Monday, July 18, 2005

Ideas In The Middle Of The Night

Another late posting, written on that same trip to Germany:

Ideas are floating through my head tonight when I should be sleeping. I finished reading Extremely Loud and Incredibly Close and started Nice Big American Baby, and I think the forced juncture of Jonathan Safran Foer and Judy Budnitz has produced strange progeny in my head.
The story about the cell phone virus, which began as a dream. I remembered a dream. Something that rarely happens.
The story about the friend who leaves his wife, remains friends with the husband of the couple they were closest to, moves in temporarily, gets closer and closer to the husband.The letter to my daughter, which has expanded into chapter after chapter about my strong feelings of love for her as she has grown up.
I want her to know that I am proud of her, that I understand that the difficulties we have gone through in her adolescence are just that -- the struggles of an adult to emerge from all of the cacaphonous experiences of childhood. I need for her to know that I have watched her with wonder from the day I first met her in the hospital. I need for her to know that I have some understanding of the difficult time she must have resolving things -- why her birth mother gave her up to adoption, why her two white parents chose to adopt a bi-racial child, why we have so much trouble understanding the impulses that seem perfectly logical to the adolescent mind.
I need to get to sleep. I need to write.I want my child to understand most of all that I am proud of her, that I see in her kindness and goodness that are far more important than the Algebra grade I may seem to be obsessed with. That I really, truly enjoy spending Saturday's riding around Laguna Beach with her, taking tours of homes for sale that we can't afford to buy, dreaming about that perfect life of leisure on the beach.
I need to sleep. I need to write.I want to write about the evening in Seaside, Florida, a few days before Christmas, when I watched her roll over for the first time. I don't remember whether that first roll was front-to-back or back-to-front, but I know that one direction followed the other within a day or two and I had a child who was strong and mobile and clever.
I want her to know about the first Christmas, when we took her to dinner at a hotel in Mobile, Alabama, and old people who were eating at the buffet came over to admire her. This baby in the middle of the table made them happy, and their happiness elated me.
I remember the Sunday morning when she first sat up, on the floor of our house in Gainesville, Florida.And the day she told me that Bogart, our dog, "loves me in the whole wide world" (I used to tell her every day that I loved her more than anything in the whole wide world. Why is it that these kinds of words come so easily when your child is small, but are hard to fit into the day when you spend it arguing with a teenager over television and homework and cleaning up your room?)
I want her to know that I admire her insistence on fairness, whether it applies to her friends or to political issues. It's her standard of judgment and it's the right one.

## Records provided
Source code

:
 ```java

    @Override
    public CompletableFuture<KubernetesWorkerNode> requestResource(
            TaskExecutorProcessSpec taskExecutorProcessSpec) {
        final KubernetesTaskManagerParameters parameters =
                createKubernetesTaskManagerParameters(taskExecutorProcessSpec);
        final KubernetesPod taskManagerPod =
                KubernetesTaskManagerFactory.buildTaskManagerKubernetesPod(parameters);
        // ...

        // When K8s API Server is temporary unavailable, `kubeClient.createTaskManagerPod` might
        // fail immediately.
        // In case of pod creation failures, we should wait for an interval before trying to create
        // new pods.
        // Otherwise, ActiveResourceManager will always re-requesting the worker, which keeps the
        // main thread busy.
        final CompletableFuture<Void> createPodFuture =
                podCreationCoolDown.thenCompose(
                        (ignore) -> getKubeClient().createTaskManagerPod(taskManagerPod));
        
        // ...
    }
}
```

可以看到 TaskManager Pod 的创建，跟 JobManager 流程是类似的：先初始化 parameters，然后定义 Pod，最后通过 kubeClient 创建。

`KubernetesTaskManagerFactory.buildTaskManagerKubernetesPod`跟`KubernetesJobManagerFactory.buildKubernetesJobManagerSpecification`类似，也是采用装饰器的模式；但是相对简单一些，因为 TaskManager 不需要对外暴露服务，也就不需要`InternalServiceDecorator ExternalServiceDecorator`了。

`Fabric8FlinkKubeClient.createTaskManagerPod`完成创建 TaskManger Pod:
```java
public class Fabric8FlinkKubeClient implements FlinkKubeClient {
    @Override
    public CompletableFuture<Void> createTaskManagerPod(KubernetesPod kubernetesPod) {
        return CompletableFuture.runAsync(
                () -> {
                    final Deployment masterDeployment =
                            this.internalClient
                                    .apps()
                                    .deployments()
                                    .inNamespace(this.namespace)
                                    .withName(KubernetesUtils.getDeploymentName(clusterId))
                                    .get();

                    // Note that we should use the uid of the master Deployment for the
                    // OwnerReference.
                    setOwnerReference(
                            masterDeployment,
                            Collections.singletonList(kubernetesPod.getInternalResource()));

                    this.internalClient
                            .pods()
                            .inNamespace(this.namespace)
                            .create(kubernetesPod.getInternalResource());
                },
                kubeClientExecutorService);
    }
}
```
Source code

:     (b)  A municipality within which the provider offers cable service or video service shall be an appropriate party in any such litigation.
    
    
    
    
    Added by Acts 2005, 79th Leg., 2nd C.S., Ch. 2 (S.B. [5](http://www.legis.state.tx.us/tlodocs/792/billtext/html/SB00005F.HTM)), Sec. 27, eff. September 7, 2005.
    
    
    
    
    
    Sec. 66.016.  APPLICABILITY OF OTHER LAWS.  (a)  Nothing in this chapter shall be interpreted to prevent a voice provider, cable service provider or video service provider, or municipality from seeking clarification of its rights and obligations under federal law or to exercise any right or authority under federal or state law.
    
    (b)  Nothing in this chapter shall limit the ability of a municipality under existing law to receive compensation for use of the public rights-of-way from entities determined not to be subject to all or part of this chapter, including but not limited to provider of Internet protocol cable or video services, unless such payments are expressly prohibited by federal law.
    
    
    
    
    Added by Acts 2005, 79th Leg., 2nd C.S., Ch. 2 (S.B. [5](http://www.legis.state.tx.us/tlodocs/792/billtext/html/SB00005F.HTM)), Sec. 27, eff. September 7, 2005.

## Problem statement
In the blog post about late-night ideas, find the part that opens with the words containing "I need to get" and closes with "mobile and clever.". Copy that part word for word, without changing anything.

## Exercise solution
I need to get to sleep. I need to write.I want my child to understand most of all that I am proud of her, that I see in her kindness and goodness that are far more important than the Algebra grade I may seem to be obsessed with. That I really, truly enjoy spending Saturday's riding around Laguna Beach with her, taking tours of homes for sale that we can't afford to buy, dreaming about that perfect life of leisure on the beach.
I need to sleep. I need to write.I want to write about the evening in Seaside, Florida, a few days before Christmas, when I watched her roll over for the first time. I don't remember whether that first roll was front-to-back or back-to-front, but I know that one direction followed the other within a day or two and I had a child who was strong and mobile and clever.